Herbert Raymond „H. R.“ McMaster. Foto: Chief Mass Communication Specialist James E. Foehl, U.S. Navy
Taliban und IS sollen gemeinsam ein Massaker in der Provinz Sar-i Pul verübt haben

Von Peter Mühlbauer | TELEPOLIS

Politico berichtet unter Berufung auf zwei Quellen aus dem Weißen Haus und der Administration, dass der Nationale Sicherheitsberater Herbert Raymond McMaster US-Präsident Donald Trump dazu bringen will, die Zahl der aktuell 8.400 US-Soldaten in Afghanistan aufzustocken. Vizepräsident Mike Pence, der den Politico-Informanten nach McMaster beim Überreden Trumps unterstützt, ließ über sein Büro ausrichten, er sehe sich als „ehrlichen Makler“ und stehe lediglich „auf der Seite der Objektivität“.

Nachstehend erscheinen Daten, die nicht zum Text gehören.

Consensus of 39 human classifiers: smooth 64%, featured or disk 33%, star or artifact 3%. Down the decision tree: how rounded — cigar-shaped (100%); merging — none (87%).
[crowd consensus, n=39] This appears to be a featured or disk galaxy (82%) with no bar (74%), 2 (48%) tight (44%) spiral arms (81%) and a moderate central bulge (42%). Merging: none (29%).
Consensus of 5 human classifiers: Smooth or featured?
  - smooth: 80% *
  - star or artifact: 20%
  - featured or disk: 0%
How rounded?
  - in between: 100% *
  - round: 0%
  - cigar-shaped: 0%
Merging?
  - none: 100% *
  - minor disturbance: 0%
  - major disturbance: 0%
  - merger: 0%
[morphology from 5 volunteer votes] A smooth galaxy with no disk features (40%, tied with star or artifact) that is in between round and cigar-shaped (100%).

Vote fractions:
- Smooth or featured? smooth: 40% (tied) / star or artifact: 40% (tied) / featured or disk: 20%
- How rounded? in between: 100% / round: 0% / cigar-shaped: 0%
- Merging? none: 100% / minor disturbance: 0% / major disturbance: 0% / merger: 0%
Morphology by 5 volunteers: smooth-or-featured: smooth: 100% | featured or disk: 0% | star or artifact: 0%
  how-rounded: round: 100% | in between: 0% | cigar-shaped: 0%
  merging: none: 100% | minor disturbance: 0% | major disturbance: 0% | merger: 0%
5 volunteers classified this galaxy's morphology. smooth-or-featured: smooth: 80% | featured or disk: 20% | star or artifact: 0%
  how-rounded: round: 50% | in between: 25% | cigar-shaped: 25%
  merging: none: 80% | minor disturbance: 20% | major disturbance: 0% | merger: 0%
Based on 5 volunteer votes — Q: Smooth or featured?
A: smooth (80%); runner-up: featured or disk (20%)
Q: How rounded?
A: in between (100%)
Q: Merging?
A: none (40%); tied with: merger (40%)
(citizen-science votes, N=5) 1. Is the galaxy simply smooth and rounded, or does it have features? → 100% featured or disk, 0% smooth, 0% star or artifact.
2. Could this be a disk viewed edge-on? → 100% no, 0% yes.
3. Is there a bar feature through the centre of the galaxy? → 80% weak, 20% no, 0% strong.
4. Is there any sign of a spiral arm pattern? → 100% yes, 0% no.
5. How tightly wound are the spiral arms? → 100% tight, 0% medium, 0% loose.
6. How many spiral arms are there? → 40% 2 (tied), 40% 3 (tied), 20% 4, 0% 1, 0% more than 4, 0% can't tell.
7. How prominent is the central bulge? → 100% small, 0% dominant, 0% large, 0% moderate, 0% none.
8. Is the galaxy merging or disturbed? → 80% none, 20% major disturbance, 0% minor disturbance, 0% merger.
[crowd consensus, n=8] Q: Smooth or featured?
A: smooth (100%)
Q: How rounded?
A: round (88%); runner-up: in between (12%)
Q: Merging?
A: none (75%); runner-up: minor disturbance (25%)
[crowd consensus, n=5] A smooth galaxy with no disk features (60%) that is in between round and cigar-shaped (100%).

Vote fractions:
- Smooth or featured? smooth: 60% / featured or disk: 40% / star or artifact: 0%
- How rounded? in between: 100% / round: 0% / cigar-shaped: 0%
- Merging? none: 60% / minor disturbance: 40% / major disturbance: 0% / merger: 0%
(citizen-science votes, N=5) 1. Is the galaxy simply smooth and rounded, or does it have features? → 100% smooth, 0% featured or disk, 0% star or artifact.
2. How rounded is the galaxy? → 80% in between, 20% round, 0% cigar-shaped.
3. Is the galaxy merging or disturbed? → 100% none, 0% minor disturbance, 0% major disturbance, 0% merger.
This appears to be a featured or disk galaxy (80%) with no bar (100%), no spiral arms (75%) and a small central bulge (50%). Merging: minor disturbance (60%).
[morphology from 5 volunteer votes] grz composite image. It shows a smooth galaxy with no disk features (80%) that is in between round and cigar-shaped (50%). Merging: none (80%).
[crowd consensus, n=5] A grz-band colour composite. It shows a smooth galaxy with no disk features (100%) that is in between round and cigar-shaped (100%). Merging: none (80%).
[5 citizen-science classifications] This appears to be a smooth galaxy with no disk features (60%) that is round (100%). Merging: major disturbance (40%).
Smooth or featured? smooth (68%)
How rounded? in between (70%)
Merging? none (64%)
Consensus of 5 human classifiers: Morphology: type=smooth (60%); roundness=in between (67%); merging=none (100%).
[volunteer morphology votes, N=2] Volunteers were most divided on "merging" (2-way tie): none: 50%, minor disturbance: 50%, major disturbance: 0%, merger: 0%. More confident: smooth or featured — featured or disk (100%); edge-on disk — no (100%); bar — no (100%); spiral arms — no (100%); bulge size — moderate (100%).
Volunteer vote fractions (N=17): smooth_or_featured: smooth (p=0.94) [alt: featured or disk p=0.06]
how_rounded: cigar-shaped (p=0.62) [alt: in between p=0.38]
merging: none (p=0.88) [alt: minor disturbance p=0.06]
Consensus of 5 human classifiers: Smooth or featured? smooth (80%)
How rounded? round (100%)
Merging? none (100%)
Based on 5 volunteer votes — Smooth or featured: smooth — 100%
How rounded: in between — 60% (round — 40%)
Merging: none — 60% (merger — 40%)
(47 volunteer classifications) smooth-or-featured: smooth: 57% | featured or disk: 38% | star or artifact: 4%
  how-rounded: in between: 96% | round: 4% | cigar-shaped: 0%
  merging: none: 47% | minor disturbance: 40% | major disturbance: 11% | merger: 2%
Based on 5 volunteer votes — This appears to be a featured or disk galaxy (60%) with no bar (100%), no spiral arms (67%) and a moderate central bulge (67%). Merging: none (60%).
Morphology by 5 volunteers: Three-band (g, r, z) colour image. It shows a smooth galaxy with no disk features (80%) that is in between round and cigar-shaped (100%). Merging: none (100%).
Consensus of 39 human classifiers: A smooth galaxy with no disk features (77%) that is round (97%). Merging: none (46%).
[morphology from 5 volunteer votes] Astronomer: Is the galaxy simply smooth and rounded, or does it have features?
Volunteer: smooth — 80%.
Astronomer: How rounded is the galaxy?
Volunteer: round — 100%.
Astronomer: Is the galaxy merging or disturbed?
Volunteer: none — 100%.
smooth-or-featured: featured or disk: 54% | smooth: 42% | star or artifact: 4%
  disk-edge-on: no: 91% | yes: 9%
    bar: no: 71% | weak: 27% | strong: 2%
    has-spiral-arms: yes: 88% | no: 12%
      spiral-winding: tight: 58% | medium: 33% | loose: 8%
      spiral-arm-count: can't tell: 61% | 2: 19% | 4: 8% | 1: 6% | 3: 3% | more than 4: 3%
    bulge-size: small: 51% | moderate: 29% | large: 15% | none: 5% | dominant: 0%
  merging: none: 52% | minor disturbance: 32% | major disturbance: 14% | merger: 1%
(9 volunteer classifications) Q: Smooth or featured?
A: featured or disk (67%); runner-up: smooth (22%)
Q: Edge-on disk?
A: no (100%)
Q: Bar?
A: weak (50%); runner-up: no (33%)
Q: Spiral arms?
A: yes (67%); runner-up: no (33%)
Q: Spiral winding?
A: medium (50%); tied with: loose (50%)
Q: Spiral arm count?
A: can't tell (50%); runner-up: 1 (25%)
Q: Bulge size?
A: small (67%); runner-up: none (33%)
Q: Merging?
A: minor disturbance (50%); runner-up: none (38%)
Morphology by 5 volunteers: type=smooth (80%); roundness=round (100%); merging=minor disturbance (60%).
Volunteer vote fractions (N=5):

In Afghanistan führen die Amerikaner inzwischen seit 16 Jahren einen Krieg gegen paschtunische Taliban und andere Islamisten, der sie bis jetzt 2.257 Tote, 20.257 Verletzte und alleine zwischen 2003 und 2015 760 Milliarden Dollar Steuergeld kostete. Trump twitterte am Samstag zwar, man habe „wichtige Beschlüsse“ zu Afghanistan gefasst – seine Sprecherin Sarah Huckabee Sanders bestätigte aber lediglich Gespräche und meinte, der Präsident werden seine Entscheidung erst dann verkünden, wenn er alle Optionen gründlich geprüft habe. Das wird Verteidigungsminister James Mattis zufolge heute Abend der Fall sein.